• _Trecho fornecido_
----

Atualmente é coordenadora do Núcleo de Estudos e Pesquisas sobre Educação,
Relações Étnico-raciais e Ações Afirmativas (NERA/CNPq). Dentre seus livros,
referência para a área de Educação e outros campos, destacam-se "O
movimento negro educador" (2017) e "O negro no Brasil hoje"
(2006), dentre outros. Nilma é pesquisadora ativa do GT 21 da ANPEd, de
Educação e Relações Étnico-Raciais.
Confira
entrevista concedida pela pesquisadora ao portal da ANPEd, reforçando o caráter
coletivo de sua trajetória e premiação, o imperativo de se discutir
desigualdades incorporando questões de gênero e raça, além da importância da
pesquisa e dos movimentos sociais para esse avanço.
Você recebeu o Prêmio Carolina Bori
Ciência & Mulher, da SBPC. O que ele significa para sua trajetória pessoal
e de pesquisadora?
Nilma
Lino Gomes - Significa uma honra para mim, um reconhecimento do meu trabalho
como pesquisadora engajada na luta contra o racismo, a discriminação e todo
tipo de violência. Significa, também, o reconhecimento da trajetória de tantos
intelectuais negras e negros, do passado e do presente, que lutamos para que a
raça seja considerada como uma categoria de análise importante para a
compreensão da realidade brasileira e para que o campo de estudos das relações
raciais passe a ter a devida importância no campo das humanidades. Penso que
nenhuma abordagem das humanidades que queira compreender a complexidade das
relações históricas, sociais, culturais, políticas e econômicas, no Brasil,
pode desconsiderar o peso das relações raciais, a forma como o racismo opera
nas estruturas sociais e no cotidiano das pessoas. Receber o prêmio, para mim,
reforça que a minha trajetória tem se construído coletivamente, pois se não
fosse a nossa organização coletiva como negras e negras em movimento e como
pesquisadores negros e negras, não teríamos chegado a esse patamar
epistemológico e político. Ainda falta muito, tenho certeza, mas já demos
passos muito importantes, seguindo o caminho de sabedoria deixado pelos nossos
e nossas ancestrais.

----

• _Dados extraídos_
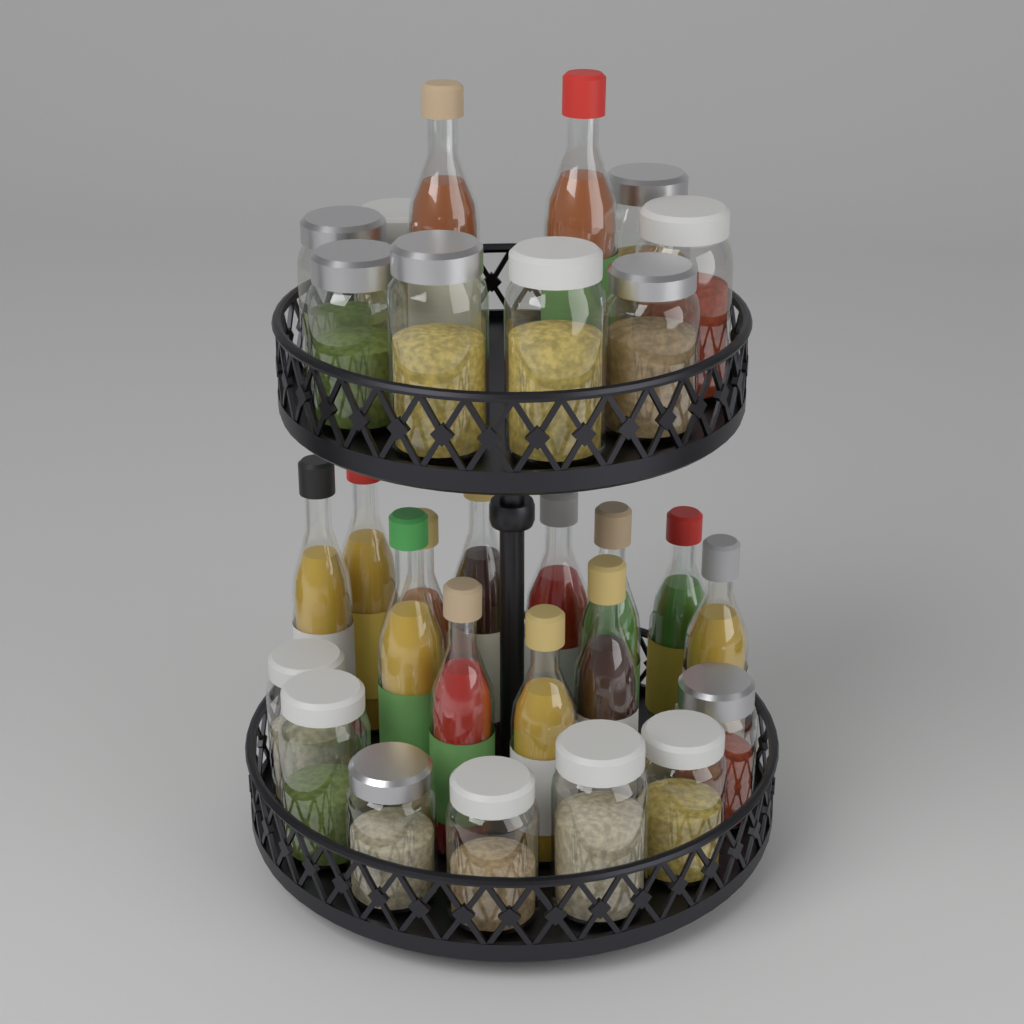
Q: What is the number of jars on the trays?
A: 15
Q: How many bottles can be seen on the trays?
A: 14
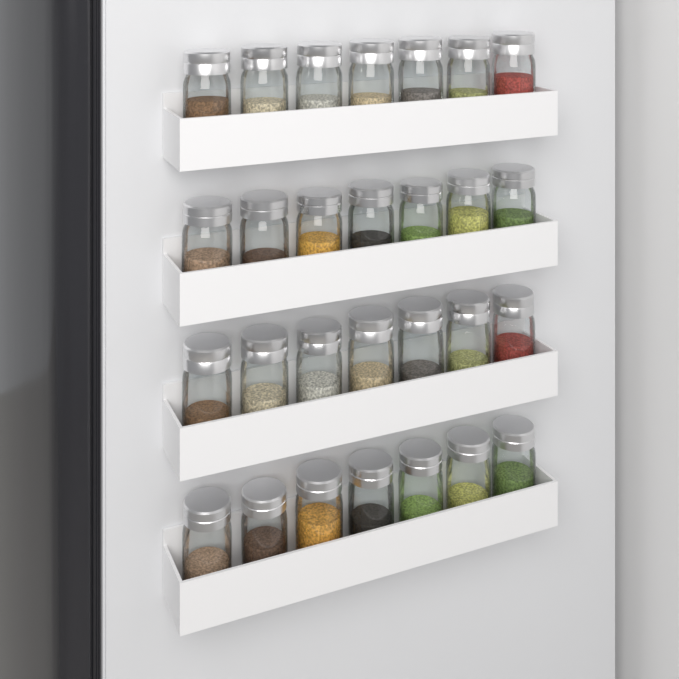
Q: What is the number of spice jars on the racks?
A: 28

----

• _O que se pede_
Reproduza integralmente o trecho sobre Nilma Lino Gomes, mantendo cada palavra e cada sinal de pontuação.

• _Solução da tarefa_
Atualmente é coordenadora do Núcleo de Estudos e Pesquisas sobre Educação,
Relações Étnico-raciais e Ações Afirmativas (NERA/CNPq). Dentre seus livros,
referência para a área de Educação e outros campos, destacam-se "O
movimento negro educador" (2017) e "O negro no Brasil hoje"
(2006), dentre outros. Nilma é pesquisadora ativa do GT 21 da ANPEd, de
Educação e Relações Étnico-Raciais.
Confira
entrevista concedida pela pesquisadora ao portal da ANPEd, reforçando o caráter
coletivo de sua trajetória e premiação, o imperativo de se discutir
desigualdades incorporando questões de gênero e raça, além da importância da
pesquisa e dos movimentos sociais para esse avanço.
Você recebeu o Prêmio Carolina Bori
Ciência & Mulher, da SBPC. O que ele significa para sua trajetória pessoal
e de pesquisadora?
Nilma
Lino Gomes - Significa uma honra para mim, um reconhecimento do meu trabalho
como pesquisadora engajada na luta contra o racismo, a discriminação e todo
tipo de violência. Significa, também, o reconhecimento da trajetória de tantos
intelectuais negras e negros, do passado e do presente, que lutamos para que a
raça seja considerada como uma categoria de análise importante para a
compreensão da realidade brasileira e para que o campo de estudos das relações
raciais passe a ter a devida importância no campo das humanidades. Penso que
nenhuma abordagem das humanidades que queira compreender a complexidade das
relações históricas, sociais, culturais, políticas e econômicas, no Brasil,
pode desconsiderar o peso das relações raciais, a forma como o racismo opera
nas estruturas sociais e no cotidiano das pessoas. Receber o prêmio, para mim,
reforça que a minha trajetória tem se construído coletivamente, pois se não
fosse a nossa organização coletiva como negras e negras em movimento e como
pesquisadores negros e negras, não teríamos chegado a esse patamar
epistemológico e político. Ainda falta muito, tenho certeza, mas já demos
passos muito importantes, seguindo o caminho de sabedoria deixado pelos nossos
e nossas ancestrais.